*** Information given
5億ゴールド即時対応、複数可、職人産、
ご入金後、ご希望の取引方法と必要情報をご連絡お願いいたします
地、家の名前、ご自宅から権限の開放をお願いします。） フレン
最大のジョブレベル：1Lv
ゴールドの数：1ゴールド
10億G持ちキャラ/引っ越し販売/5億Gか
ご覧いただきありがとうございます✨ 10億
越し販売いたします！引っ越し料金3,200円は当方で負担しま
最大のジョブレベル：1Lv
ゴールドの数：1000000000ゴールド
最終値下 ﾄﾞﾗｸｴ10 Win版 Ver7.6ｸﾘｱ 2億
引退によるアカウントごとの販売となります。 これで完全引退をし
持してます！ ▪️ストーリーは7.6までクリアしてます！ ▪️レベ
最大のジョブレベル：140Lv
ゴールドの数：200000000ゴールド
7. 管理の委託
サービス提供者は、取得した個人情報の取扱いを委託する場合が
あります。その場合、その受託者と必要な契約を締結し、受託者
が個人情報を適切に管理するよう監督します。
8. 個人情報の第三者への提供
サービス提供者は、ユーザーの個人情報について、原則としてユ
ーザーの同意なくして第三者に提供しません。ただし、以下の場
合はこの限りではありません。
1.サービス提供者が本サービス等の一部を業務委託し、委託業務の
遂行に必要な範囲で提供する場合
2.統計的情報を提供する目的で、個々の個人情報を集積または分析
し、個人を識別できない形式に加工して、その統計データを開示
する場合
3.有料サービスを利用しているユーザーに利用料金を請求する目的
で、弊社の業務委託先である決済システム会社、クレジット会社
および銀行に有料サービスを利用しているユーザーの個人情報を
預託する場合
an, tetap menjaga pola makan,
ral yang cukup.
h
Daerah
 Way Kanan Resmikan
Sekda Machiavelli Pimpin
******
About this task: Reproduce every line of the data above character for character and in the same order, with nothing added or left out.

Answer box:
5億ゴールド即時対応、複数可、職人産、
ご入金後、ご希望の取引方法と必要情報をご連絡お願いいたします
地、家の名前、ご自宅から権限の開放をお願いします。） フレン
最大のジョブレベル：1Lv
ゴールドの数：1ゴールド
10億G持ちキャラ/引っ越し販売/5億Gか
ご覧いただきありがとうございます✨ 10億
越し販売いたします！引っ越し料金3,200円は当方で負担しま
最大のジョブレベル：1Lv
ゴールドの数：1000000000ゴールド
最終値下 ﾄﾞﾗｸｴ10 Win版 Ver7.6ｸﾘｱ 2億
引退によるアカウントごとの販売となります。 これで完全引退をし
持してます！ ▪️ストーリーは7.6までクリアしてます！ ▪️レベ
最大のジョブレベル：140Lv
ゴールドの数：200000000ゴールド
7. 管理の委託
サービス提供者は、取得した個人情報の取扱いを委託する場合が
あります。その場合、その受託者と必要な契約を締結し、受託者
が個人情報を適切に管理するよう監督します。
8. 個人情報の第三者への提供
サービス提供者は、ユーザーの個人情報について、原則としてユ
ーザーの同意なくして第三者に提供しません。ただし、以下の場
合はこの限りではありません。
1.サービス提供者が本サービス等の一部を業務委託し、委託業務の
遂行に必要な範囲で提供する場合
2.統計的情報を提供する目的で、個々の個人情報を集積または分析
し、個人を識別できない形式に加工して、その統計データを開示
する場合
3.有料サービスを利用しているユーザーに利用料金を請求する目的
で、弊社の業務委託先である決済システム会社、クレジット会社
および銀行に有料サービスを利用しているユーザーの個人情報を
預託する場合
an, tetap menjaga pola makan,
ral yang cukup.
h
Daerah
 Way Kanan Resmikan
Sekda Machiavelli Pimpin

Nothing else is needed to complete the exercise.